Using chemical, fluorescent indicators of cytosolic calcium in analyses of cell populations as well as single cells, in combination with an analysis of which genes are expressed in human astrocytes, we have characterised which subtypes of purinergic receptors are functionally expressed in human astrocytes. The results, indicating that only two types of receptors are functionally expressed, and that this expression profile differs from the one expected from previous analyses, are currently under review at an international peer-reviewed journal.
Using chemical, fluorescent indicators of cytosolic calcium in analyses of astrocytic cell populations and specific inhibitors of different ATP-providing pathways, we determined that only two sources of cellular ATP provision appear to affect a certain type of calcium signals in human astrocytes, evoked by the receptor PAR1. This indicates that micro domains of cellular ATP might exists in these cells, locally supporting energy-demanding signalling processes. We are currently continuing this project to analyse which steps in the PAR1-evoked signalling cascade are dependent on local provision of ATP.

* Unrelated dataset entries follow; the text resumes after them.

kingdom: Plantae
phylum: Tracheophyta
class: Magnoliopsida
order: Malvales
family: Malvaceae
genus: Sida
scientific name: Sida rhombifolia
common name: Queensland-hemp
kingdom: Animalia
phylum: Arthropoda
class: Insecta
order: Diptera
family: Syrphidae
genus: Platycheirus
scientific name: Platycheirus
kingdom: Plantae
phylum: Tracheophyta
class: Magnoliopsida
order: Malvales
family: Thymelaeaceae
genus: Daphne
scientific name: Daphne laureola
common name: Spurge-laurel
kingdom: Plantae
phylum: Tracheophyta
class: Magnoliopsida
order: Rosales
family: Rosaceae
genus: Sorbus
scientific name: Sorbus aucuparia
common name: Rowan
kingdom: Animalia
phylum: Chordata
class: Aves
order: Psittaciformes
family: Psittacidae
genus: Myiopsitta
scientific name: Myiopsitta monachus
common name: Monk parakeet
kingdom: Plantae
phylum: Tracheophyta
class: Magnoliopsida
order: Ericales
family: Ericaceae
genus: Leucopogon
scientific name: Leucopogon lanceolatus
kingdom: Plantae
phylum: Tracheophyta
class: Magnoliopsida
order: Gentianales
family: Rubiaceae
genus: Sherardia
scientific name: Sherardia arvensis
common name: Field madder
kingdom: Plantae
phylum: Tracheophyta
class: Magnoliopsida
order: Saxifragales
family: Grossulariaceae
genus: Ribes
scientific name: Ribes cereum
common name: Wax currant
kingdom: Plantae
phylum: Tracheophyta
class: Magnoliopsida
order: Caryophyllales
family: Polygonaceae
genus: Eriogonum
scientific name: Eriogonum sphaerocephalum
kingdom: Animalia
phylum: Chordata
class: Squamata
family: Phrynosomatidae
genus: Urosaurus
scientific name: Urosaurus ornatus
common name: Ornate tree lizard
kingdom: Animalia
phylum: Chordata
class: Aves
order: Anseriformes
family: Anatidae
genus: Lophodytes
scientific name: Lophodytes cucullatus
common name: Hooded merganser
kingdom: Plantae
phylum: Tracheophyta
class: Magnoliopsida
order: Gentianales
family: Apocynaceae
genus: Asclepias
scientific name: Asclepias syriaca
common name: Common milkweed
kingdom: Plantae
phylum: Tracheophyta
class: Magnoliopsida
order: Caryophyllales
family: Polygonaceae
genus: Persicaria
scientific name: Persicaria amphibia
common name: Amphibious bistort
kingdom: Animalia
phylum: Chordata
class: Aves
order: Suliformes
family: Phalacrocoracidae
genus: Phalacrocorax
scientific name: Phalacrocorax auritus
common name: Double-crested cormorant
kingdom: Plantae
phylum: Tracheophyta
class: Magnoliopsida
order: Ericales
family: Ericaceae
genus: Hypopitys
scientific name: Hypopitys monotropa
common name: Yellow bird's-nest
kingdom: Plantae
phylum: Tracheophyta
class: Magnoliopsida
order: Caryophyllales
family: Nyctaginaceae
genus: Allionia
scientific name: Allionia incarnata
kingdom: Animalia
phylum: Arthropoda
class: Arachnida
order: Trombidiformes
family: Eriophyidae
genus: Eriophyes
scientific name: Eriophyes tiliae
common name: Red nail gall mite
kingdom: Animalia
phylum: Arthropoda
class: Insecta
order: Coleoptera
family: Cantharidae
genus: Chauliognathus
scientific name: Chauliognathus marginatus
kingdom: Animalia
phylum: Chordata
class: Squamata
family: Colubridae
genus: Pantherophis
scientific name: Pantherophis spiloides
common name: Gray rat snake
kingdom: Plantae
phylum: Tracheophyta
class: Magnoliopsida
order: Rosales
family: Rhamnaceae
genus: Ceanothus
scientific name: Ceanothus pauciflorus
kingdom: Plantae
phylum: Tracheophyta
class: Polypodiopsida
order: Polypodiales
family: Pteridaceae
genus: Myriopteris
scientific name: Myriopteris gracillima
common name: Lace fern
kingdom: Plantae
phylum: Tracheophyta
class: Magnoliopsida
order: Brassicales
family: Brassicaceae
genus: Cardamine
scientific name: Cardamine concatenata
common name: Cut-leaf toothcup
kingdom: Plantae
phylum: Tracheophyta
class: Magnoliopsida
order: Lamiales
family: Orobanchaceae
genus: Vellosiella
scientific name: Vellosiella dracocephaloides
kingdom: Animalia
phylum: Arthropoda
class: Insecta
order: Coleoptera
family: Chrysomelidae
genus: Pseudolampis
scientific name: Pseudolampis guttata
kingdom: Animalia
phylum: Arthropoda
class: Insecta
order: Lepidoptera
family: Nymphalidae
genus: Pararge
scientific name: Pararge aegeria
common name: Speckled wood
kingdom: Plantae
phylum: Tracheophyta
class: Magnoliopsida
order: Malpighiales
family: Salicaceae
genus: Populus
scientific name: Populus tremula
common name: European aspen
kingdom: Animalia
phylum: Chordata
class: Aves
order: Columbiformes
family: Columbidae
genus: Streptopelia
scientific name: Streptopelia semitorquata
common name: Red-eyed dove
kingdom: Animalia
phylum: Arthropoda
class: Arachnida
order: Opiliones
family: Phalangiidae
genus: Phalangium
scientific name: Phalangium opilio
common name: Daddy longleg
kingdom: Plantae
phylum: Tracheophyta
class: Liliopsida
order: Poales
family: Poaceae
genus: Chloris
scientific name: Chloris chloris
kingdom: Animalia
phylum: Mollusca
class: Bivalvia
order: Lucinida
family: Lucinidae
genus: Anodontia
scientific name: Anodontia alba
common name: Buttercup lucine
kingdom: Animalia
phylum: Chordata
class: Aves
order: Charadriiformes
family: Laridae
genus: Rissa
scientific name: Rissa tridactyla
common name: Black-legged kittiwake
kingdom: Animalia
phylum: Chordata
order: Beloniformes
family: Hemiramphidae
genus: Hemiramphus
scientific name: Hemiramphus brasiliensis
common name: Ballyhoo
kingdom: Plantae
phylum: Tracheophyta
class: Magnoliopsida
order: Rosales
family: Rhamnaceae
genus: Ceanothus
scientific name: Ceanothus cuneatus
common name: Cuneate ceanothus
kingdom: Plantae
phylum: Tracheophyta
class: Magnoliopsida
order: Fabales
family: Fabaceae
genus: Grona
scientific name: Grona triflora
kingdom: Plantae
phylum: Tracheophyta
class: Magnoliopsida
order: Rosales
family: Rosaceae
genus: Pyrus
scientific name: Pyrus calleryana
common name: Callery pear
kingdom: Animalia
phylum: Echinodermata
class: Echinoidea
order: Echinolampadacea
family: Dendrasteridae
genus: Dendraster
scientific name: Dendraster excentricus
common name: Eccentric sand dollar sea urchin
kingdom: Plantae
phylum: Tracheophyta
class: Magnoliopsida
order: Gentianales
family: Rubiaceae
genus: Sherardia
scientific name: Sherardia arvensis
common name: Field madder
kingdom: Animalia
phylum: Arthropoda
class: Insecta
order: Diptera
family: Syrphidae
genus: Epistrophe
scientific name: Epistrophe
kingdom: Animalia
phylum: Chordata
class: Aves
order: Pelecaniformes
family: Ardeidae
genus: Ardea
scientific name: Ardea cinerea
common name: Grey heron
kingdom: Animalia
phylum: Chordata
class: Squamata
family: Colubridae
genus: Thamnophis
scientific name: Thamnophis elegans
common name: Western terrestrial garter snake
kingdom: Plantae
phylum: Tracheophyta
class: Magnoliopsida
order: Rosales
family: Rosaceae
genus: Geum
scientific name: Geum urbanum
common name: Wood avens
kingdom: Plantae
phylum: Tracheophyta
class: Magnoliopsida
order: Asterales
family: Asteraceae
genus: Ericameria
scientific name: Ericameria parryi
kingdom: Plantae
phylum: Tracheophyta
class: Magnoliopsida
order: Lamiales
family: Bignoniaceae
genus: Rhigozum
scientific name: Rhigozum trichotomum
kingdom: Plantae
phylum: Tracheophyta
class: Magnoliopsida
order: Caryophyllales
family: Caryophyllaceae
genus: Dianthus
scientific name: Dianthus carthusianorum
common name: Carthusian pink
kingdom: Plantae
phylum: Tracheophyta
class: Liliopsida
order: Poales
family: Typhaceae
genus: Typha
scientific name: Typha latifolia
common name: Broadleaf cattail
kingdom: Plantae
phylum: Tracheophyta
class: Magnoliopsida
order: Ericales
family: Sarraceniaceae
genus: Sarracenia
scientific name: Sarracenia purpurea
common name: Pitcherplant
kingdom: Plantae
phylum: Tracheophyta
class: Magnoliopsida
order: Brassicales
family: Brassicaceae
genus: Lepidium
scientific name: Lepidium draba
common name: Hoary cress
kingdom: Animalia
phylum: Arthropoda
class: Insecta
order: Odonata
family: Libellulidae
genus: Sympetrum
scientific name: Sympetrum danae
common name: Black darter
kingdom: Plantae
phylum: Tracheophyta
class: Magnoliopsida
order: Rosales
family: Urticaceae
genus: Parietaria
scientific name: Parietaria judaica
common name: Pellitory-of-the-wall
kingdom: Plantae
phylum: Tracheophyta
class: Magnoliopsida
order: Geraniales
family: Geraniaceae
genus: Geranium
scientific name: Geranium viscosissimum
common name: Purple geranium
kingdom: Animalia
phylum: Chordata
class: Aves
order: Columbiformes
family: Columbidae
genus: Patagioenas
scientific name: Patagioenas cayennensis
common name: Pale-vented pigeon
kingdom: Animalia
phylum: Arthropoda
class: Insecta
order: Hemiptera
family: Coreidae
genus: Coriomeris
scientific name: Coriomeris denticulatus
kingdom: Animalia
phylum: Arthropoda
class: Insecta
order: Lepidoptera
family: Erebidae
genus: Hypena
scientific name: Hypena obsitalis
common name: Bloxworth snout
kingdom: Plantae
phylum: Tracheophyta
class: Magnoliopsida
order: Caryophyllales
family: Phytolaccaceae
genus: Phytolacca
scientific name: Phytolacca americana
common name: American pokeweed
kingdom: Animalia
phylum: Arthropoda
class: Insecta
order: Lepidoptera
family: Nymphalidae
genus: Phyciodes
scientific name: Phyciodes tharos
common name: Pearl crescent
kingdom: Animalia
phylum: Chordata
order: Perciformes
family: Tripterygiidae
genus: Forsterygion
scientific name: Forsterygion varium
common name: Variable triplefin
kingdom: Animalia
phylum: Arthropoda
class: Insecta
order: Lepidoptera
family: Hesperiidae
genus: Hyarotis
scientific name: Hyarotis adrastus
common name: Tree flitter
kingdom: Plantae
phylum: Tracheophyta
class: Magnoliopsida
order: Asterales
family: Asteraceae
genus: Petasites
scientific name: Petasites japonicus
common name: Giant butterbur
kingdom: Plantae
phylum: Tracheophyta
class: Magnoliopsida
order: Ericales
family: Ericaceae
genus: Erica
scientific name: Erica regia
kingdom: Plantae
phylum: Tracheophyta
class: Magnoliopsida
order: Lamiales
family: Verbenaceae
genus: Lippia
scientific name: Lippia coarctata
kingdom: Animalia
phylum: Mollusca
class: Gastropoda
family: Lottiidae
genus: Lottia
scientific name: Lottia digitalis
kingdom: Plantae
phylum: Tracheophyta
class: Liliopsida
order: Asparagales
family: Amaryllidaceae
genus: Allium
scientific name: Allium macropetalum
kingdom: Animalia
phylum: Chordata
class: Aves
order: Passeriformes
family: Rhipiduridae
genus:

We have obtained evidence that supports our hypothesis of a previously unknown pathway for subcellular glucose compartmentalization inside astrocytes. We have used advanced optical imaging techniques, such as total internal reflection fluorescence microscopy and confocal imaging, that allow visualization of sub-cellular processes with the aid of fluorescent biosensors. Using a sub-cellularly targeted fluorescent biosensor for glucose we found indications for a dynamic pathway for glucose uptake and glucose distribution inside astrocytes. We also establisehd a protocol that allows astrocytes to be grown inside microfluidic chambers, which permit fluidic isolation of cell body from cell extensions. This protocol enables to selectively change the chemical environment of cell body and cell extensions, mimicking conditions inside the body, where cell extensions will be exposed to different chemical signals than the cell body of brain cells. The results of this work are currently being finalized, and will be presented at the International Society for Neurochemistry Conference in Paris in August 2017. In addition the results will, upon completion within the next few months, be submitted to an international peer-reviewed journal.
All publications from this project will be open access, allowing members of the public to access the articles.